▸ INFORMATION SHOWN
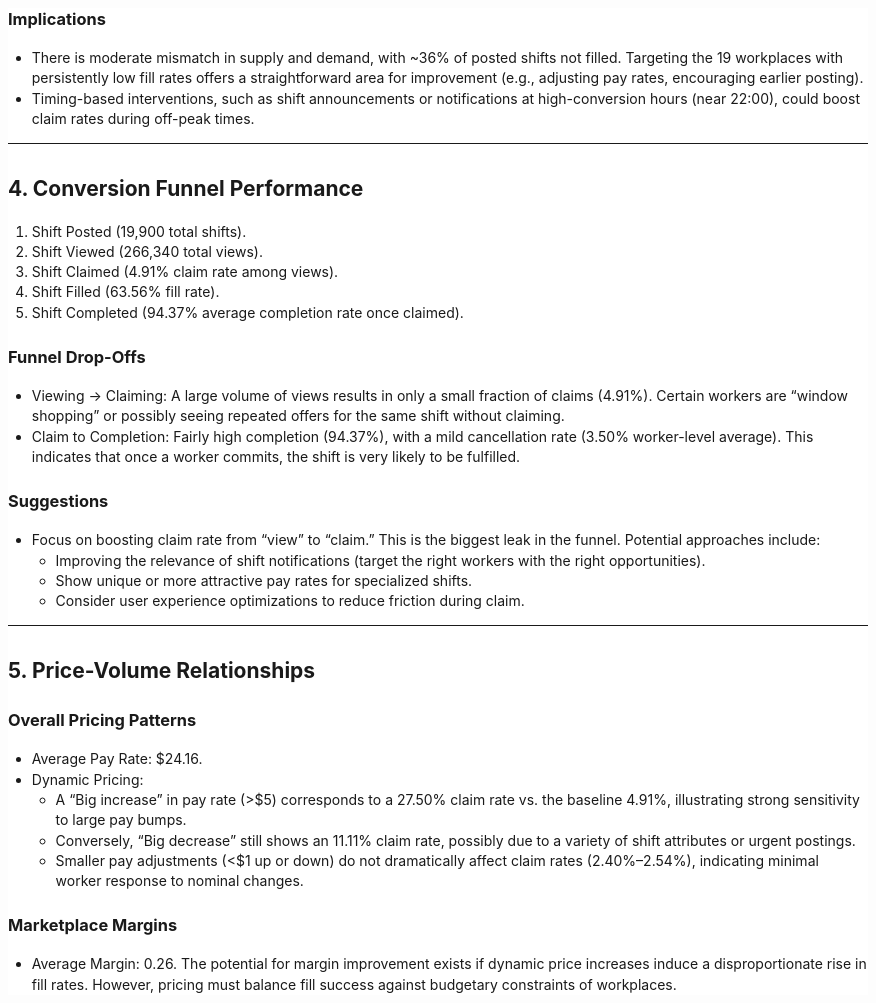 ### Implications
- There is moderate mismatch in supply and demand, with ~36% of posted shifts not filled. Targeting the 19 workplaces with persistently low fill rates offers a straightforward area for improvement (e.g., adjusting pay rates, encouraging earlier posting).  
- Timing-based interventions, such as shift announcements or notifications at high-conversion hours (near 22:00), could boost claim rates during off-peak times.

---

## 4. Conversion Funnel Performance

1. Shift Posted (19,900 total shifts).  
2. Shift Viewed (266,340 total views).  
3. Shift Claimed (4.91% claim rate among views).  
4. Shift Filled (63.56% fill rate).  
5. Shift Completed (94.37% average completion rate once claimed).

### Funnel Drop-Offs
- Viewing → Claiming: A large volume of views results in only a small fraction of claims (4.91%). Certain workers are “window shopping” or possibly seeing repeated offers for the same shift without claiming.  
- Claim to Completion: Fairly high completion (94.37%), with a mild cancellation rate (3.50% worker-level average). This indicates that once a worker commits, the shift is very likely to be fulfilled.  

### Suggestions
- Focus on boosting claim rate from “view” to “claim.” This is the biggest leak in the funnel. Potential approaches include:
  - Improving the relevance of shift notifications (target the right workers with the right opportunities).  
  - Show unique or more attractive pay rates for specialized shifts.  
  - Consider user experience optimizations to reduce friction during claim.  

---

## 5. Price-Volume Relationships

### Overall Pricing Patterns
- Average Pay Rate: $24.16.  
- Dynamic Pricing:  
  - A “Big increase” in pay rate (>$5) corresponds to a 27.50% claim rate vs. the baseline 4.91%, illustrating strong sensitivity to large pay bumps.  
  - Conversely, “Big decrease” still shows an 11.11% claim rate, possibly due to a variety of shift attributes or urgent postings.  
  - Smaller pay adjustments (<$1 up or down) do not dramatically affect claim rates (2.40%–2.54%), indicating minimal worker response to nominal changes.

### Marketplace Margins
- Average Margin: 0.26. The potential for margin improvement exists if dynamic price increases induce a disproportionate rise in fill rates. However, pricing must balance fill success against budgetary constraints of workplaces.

▸ THE PROBLEM
Transcribe every line above verbatim, leaving out the picture.

▸ COMPLETED EXERCISE
 ### Implications
- There is moderate mismatch in supply and demand, with ~36% of posted shifts not filled. Targeting the 19 workplaces with persistently low fill rates offers a straightforward area for improvement (e.g., adjusting pay rates, encouraging earlier posting).  
- Timing-based interventions, such as shift announcements or notifications at high-conversion hours (near 22:00), could boost claim rates during off-peak times.

---

## 4. Conversion Funnel Performance

1. Shift Posted (19,900 total shifts).  
2. Shift Viewed (266,340 total views).  
3. Shift Claimed (4.91% claim rate among views).  
4. Shift Filled (63.56% fill rate).  
5. Shift Completed (94.37% average completion rate once claimed).

### Funnel Drop-Offs
- Viewing → Claiming: A large volume of views results in only a small fraction of claims (4.91%). Certain workers are “window shopping” or possibly seeing repeated offers for the same shift without claiming.  
- Claim to Completion: Fairly high completion (94.37%), with a mild cancellation rate (3.50% worker-level average). This indicates that once a worker commits, the shift is very likely to be fulfilled.  

### Suggestions
- Focus on boosting claim rate from “view” to “claim.” This is the biggest leak in the funnel. Potential approaches include:
  - Improving the relevance of shift notifications (target the right workers with the right opportunities).  
  - Show unique or more attractive pay rates for specialized shifts.  
  - Consider user experience optimizations to reduce friction during claim.  

---

## 5. Price-Volume Relationships

### Overall Pricing Patterns
- Average Pay Rate: $24.16.  
- Dynamic Pricing:  
  - A “Big increase” in pay rate (>$5) corresponds to a 27.50% claim rate vs. the baseline 4.91%, illustrating strong sensitivity to large pay bumps.  
  - Conversely, “Big decrease” still shows an 11.11% claim rate, possibly due to a variety of shift attributes or urgent postings.  
  - Smaller pay adjustments (<$1 up or down) do not dramatically affect claim rates (2.40%–2.54%), indicating minimal worker response to nominal changes.

### Marketplace Margins
- Average Margin: 0.26. The potential for margin improvement exists if dynamic price increases induce a disproportionate rise in fill rates. However, pricing must balance fill success against budgetary constraints of workplaces.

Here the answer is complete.